Storing big datasets

newer
Could Haddock export documentation...

older
The maths behind the Fastest Fibb...

Mikhail Volkhov

6 May 2016 6 May '16

4:28 p.m.

Hi! I'm using ACID package as main database -- it's simple and... ACID (which is cool of course). So now I need to store up to ~30GB of data in a single data structure (!) that will be constantly updated (some kind of a huge tree set). Here's a question -- how to operate that big structure? 1. It doesn't even fit in RAM 2. It should be updated atomically and frequently (every 10 seconds up to 500 elements out of 10^7). 3. What structures should I use? I'd like to store up to 10^6~10^7 some simple elements there too, that will be gigabytes of data. So it seems to me I can't use Data.Set. Thanks for any ideas! -- Volkhov Mikhail M3#38 ITMO study group 17' Computer Technologies Department

Show replies by date

Bardur Arantsson

6 May 6 May

4:41 p.m.

On 05/06/2016 10:28 PM, Mikhail Volkhov wrote:

...

Hi!

I'm using ACID package as main database -- it's simple and... ACID (which is cool of course).

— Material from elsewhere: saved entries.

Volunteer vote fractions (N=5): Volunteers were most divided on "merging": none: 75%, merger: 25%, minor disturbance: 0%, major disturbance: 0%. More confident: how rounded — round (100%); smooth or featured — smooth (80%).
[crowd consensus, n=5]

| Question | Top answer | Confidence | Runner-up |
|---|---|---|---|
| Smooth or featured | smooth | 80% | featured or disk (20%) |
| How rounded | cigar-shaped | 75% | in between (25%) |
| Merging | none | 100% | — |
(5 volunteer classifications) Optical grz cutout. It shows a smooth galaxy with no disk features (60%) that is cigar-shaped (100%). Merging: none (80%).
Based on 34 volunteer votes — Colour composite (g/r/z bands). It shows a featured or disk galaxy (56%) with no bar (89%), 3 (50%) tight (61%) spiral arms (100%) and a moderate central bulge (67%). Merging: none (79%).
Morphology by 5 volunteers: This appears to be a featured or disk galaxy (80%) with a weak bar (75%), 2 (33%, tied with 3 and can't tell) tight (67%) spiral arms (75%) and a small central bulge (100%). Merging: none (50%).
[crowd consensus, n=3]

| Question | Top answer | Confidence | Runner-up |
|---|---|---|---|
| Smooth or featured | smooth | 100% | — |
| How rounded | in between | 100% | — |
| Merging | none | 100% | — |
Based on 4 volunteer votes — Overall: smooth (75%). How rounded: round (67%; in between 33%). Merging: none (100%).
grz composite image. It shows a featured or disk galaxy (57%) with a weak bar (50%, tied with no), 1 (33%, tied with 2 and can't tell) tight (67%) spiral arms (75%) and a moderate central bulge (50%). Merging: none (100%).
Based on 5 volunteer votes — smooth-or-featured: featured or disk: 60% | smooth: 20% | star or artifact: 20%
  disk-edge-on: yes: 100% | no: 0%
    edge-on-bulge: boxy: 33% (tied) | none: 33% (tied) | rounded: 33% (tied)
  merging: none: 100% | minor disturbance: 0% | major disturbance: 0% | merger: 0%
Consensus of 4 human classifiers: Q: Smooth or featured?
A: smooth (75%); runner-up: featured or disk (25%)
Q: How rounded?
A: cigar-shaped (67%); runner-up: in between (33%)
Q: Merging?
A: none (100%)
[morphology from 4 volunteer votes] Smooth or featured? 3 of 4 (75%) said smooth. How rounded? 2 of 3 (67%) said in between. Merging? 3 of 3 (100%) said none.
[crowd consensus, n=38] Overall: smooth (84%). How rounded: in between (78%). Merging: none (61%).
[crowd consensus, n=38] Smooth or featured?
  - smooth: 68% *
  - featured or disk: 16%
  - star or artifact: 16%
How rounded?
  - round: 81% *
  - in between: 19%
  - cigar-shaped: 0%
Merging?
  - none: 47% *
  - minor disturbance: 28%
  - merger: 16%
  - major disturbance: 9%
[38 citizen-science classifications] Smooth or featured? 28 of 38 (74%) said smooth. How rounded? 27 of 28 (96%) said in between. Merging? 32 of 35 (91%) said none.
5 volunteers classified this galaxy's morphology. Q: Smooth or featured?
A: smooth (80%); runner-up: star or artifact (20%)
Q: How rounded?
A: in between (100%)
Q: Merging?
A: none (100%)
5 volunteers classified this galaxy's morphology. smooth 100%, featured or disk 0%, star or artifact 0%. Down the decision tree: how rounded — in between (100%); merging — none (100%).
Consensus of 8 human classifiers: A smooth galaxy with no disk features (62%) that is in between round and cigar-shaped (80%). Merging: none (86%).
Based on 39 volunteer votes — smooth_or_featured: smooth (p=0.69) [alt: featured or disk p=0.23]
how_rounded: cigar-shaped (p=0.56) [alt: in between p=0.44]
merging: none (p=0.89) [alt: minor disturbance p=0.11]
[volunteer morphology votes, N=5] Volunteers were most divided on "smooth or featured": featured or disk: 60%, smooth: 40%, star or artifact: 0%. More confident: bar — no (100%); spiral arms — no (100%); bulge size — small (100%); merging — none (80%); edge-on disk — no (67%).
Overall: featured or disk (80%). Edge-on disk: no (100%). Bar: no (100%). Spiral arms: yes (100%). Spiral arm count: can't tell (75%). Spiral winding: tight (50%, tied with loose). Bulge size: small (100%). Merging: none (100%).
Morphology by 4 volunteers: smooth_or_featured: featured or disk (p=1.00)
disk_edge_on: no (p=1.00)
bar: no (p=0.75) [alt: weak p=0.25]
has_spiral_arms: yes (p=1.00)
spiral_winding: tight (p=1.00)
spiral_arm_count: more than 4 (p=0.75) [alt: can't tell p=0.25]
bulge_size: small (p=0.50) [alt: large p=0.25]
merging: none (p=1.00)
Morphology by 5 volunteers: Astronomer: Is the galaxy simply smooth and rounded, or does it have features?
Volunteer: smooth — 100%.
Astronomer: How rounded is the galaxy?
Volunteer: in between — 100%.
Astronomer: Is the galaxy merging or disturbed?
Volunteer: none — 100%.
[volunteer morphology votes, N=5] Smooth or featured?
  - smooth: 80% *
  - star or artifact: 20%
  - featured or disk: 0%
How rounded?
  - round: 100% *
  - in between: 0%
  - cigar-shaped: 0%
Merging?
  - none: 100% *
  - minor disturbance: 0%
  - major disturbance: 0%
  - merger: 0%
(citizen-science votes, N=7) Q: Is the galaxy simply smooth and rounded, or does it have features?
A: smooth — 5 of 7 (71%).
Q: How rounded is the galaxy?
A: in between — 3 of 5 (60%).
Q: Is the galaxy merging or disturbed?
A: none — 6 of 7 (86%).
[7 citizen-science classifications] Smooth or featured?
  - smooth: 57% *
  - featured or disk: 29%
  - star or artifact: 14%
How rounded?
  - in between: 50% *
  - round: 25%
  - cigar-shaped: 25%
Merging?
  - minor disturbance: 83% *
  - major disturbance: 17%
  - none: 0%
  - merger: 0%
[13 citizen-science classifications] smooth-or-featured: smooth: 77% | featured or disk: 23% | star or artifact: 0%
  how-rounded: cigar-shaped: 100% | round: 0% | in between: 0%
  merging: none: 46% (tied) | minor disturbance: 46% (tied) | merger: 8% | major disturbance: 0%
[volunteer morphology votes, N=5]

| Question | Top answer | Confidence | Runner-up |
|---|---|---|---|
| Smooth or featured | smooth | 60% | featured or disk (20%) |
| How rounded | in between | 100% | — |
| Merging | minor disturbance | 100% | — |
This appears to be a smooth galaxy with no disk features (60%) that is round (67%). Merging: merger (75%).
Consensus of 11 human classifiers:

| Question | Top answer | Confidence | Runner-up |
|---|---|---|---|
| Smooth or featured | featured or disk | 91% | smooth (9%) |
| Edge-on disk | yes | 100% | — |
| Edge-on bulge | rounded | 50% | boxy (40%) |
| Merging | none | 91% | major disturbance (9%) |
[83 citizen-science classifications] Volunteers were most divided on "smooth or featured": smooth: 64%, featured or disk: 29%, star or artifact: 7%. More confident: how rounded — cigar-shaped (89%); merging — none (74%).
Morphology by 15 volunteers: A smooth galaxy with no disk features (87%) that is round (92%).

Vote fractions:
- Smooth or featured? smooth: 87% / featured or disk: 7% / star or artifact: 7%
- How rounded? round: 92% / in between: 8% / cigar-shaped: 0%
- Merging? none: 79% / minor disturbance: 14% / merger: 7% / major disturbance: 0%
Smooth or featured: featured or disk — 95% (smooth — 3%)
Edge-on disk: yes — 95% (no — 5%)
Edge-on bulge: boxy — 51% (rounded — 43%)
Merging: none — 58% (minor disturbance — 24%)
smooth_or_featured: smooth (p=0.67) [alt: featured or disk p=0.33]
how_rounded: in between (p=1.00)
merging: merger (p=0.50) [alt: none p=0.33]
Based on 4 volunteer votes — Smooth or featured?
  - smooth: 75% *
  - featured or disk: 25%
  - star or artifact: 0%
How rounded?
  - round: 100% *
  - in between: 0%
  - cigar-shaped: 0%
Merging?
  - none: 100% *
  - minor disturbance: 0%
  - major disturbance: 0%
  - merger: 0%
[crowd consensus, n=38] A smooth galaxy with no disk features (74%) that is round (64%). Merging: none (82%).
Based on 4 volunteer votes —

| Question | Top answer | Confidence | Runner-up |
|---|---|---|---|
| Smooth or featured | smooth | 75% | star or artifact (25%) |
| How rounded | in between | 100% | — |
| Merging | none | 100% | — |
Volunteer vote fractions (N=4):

Just for clarification: Do you mean acid-state?

...

So now I need to store up to ~30GB of data in a single data structure (!) that will be constantly updated (some kind of a huge tree set). Here's a question -- how to operate that big structure? 1. It doesn't even fit in RAM

Yes it does. My desktop machine has 32GB RAM. I'm not trying to brag or anything, and *you* may not have that amount of memory, but it *should* be cheap enough to buy enough RAM if it avoids radically redesigning an existing system (with all the associated risk, developer time, etc.). If this is a one-off or rare occurrence, you could get 160GB RAM on an Amazon M4 instance (m4.10xlarge) if you wanted to. (Amazon's pricing structure is incredibly opaque and I didn't do a thorough investigation, so I apologize if this is wrong.)

...

2. It should be updated atomically and frequently (every 10 seconds up to 500 elements out of 10^7).

This is a bit vague. Do you mean that an *average* of 500 (out of 10^7) will be updated every 10 seconds?

...

3. What structures should I use? I'd like to store up to 10^6~10^7 some simple elements there too, that will be gigabytes of data. So it seems to me I can't use Data.Set.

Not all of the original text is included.